Content starts

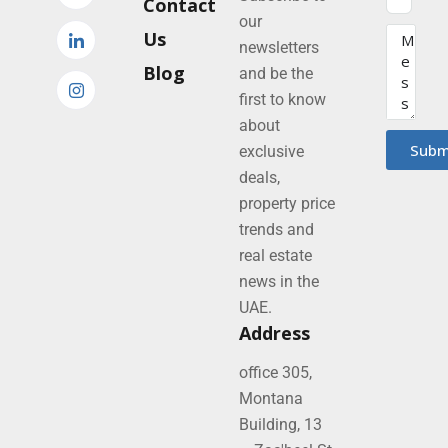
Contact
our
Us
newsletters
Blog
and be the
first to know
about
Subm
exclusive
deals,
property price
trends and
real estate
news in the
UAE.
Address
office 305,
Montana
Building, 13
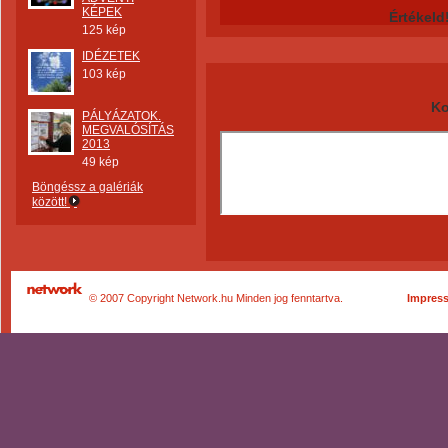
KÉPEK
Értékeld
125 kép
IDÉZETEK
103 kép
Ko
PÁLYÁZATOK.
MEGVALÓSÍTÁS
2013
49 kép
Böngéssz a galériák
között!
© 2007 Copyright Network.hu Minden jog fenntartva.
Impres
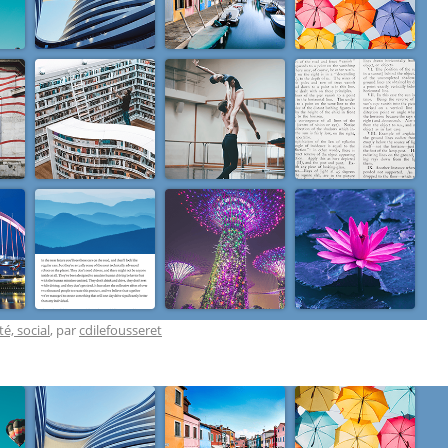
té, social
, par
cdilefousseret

Content ends
Content starts

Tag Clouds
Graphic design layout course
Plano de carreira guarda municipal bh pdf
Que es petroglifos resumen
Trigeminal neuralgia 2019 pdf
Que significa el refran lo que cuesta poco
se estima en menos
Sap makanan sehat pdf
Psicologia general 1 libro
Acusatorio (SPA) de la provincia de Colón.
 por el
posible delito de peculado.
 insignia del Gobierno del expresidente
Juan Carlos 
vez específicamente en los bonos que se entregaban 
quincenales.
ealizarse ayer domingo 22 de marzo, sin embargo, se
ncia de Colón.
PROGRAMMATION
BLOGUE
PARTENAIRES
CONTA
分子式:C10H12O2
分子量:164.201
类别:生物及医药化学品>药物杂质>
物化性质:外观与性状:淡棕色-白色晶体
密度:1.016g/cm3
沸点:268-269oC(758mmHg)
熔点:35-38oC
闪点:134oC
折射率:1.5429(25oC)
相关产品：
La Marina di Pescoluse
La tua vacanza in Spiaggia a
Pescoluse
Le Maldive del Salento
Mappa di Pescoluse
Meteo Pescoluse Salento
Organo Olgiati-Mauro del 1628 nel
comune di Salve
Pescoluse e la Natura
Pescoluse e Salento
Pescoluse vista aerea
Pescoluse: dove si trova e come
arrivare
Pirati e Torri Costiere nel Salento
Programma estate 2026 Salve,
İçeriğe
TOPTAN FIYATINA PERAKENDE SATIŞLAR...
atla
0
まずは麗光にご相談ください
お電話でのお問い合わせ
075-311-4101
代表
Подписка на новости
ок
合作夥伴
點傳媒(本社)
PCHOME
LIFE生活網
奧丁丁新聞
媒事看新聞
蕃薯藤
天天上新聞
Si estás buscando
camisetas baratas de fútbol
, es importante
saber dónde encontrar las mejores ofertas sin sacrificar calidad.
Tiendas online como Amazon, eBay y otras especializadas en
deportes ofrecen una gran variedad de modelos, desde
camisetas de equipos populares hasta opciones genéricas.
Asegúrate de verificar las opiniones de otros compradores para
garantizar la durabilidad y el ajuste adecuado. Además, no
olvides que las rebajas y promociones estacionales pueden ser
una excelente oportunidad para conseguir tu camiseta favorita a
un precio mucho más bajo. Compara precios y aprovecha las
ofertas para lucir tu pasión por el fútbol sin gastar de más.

Content ends
Content starts

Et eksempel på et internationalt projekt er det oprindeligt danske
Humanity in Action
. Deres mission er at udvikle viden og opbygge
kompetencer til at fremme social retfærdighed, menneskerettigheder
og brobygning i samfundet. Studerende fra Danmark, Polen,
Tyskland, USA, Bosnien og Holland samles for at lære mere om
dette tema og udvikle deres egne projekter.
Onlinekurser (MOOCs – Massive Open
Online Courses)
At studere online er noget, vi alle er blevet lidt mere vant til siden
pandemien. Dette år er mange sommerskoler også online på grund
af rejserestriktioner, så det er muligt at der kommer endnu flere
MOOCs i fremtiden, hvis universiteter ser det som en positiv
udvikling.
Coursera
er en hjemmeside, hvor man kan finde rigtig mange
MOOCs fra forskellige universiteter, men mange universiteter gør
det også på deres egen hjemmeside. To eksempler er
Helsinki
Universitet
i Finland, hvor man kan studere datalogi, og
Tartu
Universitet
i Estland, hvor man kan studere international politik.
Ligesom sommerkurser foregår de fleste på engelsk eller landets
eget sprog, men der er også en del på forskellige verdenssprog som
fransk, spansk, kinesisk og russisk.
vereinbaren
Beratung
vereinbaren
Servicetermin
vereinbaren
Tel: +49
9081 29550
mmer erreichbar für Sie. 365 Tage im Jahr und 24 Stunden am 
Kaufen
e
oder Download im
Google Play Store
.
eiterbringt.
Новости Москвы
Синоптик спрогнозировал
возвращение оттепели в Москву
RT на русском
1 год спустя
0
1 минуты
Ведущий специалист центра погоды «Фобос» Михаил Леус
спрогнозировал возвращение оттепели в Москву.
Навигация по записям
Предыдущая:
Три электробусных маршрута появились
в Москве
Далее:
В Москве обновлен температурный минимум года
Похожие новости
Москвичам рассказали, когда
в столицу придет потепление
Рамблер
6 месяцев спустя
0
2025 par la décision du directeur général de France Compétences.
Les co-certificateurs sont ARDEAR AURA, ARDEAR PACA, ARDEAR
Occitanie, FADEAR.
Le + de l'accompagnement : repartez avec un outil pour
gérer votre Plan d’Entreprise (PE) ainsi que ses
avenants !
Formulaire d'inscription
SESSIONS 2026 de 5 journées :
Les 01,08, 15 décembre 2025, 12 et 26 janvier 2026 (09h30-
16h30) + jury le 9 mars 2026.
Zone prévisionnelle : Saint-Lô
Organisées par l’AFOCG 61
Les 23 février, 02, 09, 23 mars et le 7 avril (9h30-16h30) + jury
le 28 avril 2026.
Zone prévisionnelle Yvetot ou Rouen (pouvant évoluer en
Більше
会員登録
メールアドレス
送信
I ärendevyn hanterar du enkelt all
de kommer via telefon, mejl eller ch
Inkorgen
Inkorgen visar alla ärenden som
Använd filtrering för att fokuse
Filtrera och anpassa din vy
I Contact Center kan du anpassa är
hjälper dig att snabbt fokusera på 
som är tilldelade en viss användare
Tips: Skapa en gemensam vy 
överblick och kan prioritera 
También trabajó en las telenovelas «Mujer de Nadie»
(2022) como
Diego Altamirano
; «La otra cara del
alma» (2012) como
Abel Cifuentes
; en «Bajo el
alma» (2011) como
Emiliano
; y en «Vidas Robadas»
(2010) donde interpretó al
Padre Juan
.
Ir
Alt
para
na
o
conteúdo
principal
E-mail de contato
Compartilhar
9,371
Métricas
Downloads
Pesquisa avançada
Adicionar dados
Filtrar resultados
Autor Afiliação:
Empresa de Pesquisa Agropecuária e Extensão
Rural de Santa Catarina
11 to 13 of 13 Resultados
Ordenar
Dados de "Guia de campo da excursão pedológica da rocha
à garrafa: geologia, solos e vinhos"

Content ends

WORK ITEM: Reproduce the records from the line containing "Et eksempel på" up to and including the line containing "Occitanie, FADEAR.", with every line copied unchanged.

ANSWER TO THIS TASK:
Et eksempel på et internationalt projekt er det oprindeligt danske
Humanity in Action
. Deres mission er at udvikle viden og opbygge
kompetencer til at fremme social retfærdighed, menneskerettigheder
og brobygning i samfundet. Studerende fra Danmark, Polen,
Tyskland, USA, Bosnien og Holland samles for at lære mere om
dette tema og udvikle deres egne projekter.
Onlinekurser (MOOCs – Massive Open
Online Courses)
At studere online er noget, vi alle er blevet lidt mere vant til siden
pandemien. Dette år er mange sommerskoler også online på grund
af rejserestriktioner, så det er muligt at der kommer endnu flere
MOOCs i fremtiden, hvis universiteter ser det som en positiv
udvikling.
Coursera
er en hjemmeside, hvor man kan finde rigtig mange
MOOCs fra forskellige universiteter, men mange universiteter gør
det også på deres egen hjemmeside. To eksempler er
Helsinki
Universitet
i Finland, hvor man kan studere datalogi, og
Tartu
Universitet
i Estland, hvor man kan studere international politik.
Ligesom sommerkurser foregår de fleste på engelsk eller landets
eget sprog, men der er også en del på forskellige verdenssprog som
fransk, spansk, kinesisk og russisk.
vereinbaren
Beratung
vereinbaren
Servicetermin
vereinbaren
Tel: +49
9081 29550
mmer erreichbar für Sie. 365 Tage im Jahr und 24 Stunden am 
Kaufen
e
oder Download im
Google Play Store
.
eiterbringt.
Новости Москвы
Синоптик спрогнозировал
возвращение оттепели в Москву
RT на русском
1 год спустя
0
1 минуты
Ведущий специалист центра погоды «Фобос» Михаил Леус
спрогнозировал возвращение оттепели в Москву.
Навигация по записям
Предыдущая:
Три электробусных маршрута появились
в Москве
Далее:
В Москве обновлен температурный минимум года
Похожие новости
Москвичам рассказали, когда
в столицу придет потепление
Рамблер
6 месяцев спустя
0
2025 par la décision du directeur général de France Compétences.
Les co-certificateurs sont ARDEAR AURA, ARDEAR PACA, ARDEAR
Occitanie, FADEAR.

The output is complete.